The developers proposed a total of 484 parking spaces, but the planning commission approved only 314 spaces, as called for by the city's regulations for big-box stores and special rules for Claiborne Avenue. An aide to Cantrell said the final plans will provide 482 spaces.

The developers also wanted to erect a 37-foot-high pylon sign at the corner of Claiborne and Toledano that would include panels listing all of the stores. The commission approved only a 12-foot-high sign, as provided by zoning regulations. The developers said the taller sign is needed to attract the attention of motorists, since the stores themselves will not be clearly visible from the street.

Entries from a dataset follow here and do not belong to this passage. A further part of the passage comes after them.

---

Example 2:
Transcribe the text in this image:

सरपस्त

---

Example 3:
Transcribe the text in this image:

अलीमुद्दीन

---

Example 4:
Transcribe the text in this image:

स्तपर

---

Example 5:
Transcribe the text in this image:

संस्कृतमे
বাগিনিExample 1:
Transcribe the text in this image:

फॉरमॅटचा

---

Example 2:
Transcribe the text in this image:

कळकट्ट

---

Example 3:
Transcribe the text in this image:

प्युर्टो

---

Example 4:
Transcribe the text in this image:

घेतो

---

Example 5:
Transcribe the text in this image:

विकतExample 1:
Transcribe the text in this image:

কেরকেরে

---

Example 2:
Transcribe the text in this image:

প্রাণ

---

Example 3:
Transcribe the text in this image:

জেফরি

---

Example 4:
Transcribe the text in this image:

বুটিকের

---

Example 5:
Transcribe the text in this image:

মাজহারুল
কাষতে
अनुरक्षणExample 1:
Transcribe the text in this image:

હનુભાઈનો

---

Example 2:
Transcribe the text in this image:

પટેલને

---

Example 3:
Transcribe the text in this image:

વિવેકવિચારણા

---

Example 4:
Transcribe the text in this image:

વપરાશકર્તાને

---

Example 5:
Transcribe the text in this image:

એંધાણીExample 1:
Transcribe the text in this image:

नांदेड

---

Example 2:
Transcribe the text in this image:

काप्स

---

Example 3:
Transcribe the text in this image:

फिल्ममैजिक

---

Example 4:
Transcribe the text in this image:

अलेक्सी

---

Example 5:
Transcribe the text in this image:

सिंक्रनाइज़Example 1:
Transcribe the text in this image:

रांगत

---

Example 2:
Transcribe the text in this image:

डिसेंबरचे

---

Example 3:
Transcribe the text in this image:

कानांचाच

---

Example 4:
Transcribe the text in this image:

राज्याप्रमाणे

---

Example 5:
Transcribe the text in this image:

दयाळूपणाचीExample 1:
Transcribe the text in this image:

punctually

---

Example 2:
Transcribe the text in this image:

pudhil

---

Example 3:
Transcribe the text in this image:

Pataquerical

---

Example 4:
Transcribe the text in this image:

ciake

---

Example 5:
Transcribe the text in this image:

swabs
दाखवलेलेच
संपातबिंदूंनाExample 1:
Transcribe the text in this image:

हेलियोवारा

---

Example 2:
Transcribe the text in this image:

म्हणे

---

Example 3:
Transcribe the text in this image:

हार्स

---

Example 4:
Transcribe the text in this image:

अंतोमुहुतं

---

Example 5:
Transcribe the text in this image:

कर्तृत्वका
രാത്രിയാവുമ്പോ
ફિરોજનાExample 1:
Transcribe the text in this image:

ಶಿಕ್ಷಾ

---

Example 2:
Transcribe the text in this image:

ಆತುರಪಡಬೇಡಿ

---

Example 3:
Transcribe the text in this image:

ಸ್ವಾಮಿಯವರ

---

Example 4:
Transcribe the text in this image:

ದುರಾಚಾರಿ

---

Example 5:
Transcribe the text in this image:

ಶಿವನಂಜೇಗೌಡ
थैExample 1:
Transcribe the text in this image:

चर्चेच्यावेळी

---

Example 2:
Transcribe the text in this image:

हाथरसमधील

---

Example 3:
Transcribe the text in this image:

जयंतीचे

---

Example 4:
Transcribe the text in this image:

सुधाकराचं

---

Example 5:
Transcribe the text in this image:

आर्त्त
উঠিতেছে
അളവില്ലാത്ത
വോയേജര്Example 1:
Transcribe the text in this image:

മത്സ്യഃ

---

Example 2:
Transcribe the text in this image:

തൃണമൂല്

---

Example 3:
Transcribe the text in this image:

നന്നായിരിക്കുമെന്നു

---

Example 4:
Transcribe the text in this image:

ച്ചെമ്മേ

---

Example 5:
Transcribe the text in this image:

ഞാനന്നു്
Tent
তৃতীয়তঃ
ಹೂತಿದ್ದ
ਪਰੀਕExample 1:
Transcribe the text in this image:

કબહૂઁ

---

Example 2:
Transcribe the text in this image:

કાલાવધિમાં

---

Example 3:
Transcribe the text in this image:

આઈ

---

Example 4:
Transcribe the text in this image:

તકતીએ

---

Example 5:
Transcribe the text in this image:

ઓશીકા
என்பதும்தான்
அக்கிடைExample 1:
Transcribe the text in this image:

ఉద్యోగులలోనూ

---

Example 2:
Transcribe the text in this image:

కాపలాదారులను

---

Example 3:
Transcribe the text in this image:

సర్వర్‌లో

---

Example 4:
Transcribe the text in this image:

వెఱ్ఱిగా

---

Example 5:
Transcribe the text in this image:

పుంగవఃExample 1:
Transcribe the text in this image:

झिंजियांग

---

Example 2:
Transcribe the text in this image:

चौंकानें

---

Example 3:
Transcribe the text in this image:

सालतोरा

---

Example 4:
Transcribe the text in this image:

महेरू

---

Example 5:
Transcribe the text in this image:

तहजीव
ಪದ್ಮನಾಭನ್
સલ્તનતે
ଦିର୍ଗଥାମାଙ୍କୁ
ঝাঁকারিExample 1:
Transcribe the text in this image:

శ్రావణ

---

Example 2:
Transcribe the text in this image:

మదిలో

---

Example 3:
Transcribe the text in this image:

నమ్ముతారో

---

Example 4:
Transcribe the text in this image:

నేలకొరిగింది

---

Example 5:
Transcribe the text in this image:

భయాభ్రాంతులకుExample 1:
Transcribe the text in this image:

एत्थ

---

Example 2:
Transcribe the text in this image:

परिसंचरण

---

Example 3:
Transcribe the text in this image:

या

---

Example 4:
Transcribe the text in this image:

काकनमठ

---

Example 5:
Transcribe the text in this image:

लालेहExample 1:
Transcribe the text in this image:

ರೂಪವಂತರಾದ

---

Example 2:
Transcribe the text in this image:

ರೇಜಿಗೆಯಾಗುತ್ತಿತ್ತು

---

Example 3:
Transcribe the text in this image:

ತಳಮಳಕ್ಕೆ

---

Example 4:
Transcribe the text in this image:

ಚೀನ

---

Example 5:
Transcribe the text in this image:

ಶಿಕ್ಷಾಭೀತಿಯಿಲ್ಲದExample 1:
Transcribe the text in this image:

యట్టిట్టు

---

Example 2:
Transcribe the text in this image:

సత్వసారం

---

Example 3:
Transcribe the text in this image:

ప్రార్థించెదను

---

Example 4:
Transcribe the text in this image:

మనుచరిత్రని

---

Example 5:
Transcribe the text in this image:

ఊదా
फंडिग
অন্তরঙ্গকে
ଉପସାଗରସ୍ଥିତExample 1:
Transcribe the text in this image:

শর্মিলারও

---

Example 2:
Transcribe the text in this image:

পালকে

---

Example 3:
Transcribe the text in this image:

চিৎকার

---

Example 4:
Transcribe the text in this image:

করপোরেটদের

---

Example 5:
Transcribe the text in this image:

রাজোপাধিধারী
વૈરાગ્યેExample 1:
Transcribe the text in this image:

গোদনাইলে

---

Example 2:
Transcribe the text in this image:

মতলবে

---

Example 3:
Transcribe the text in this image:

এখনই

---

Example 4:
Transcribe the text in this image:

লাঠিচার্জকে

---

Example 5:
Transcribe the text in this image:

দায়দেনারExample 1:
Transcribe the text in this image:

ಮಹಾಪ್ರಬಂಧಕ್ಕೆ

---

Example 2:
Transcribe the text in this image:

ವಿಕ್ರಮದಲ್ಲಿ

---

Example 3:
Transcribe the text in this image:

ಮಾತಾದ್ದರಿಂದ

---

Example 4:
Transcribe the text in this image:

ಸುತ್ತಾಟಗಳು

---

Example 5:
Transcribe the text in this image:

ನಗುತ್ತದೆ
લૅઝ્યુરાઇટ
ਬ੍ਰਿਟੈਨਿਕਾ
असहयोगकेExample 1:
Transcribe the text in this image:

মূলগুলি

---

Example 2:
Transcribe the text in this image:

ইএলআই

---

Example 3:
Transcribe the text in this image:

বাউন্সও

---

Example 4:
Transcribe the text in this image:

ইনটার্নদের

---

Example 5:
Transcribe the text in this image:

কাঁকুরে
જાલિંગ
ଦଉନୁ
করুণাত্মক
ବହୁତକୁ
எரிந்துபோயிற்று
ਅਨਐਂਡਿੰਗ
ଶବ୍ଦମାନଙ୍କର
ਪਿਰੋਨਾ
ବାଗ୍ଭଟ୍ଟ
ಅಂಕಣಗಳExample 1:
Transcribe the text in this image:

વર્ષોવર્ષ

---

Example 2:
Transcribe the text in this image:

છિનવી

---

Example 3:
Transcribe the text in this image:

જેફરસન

The changes recommended by Cantrell include allowing the 37-foot-high sign. She also approved some changes the developers wanted on building materials and setbacks.

The Magnolia Marketplace project is strongly backed by the Landrieu administration. Aimee Quirk, Mayor Mitch Landrieu's top adviser on economic development, said it will "bring much-needed retail to the Claiborne corridor and create hundreds of jobs."

Part of the site formerly was part of the C.J. Peete public housing complex, originally known as the Magnolia complex -- hence the name of the proposed development, the Magnolia Marketplace.

In recent years the aging Peete complex was mostly demolished and replaced with 460 housing units in 119 new two-family and multiple-family buildings. The developers of the new complex, known as Harmony Oaks, have also endorsed the shopping center.

Besides the main retail building and parking garage, the overall project also calls for replacing a Subway restaurant at Toledano and South Claiborne with a different fast-food outlet, a Raising Cane's chicken-fingers restaurant. There is a new Taco Bell at Washington and Claiborne, and between those two fast-food outlets there is a McDonald's facing Claiborne.

Behind the McDonald's is the First Mount Calvary Baptist Church building, and the only opposition to the project at the planning commission's meeting in December came from representatives of the church. Much of their opposition stemmed from fear that the developers intend to close the short, dead-end portion of Sixth Street that provides access to the church from Claiborne. Planners said that closure no longer is under consideration.

However, the Rev. Ulysses Landry also expressed fear that the church would be so overshadowed by the elevated parking deck behind it that it would be practically invisible and would "lose its identity." Cantrell said Thursday that that the developers have reached an agreement with the church that resolves the congregation's concerns.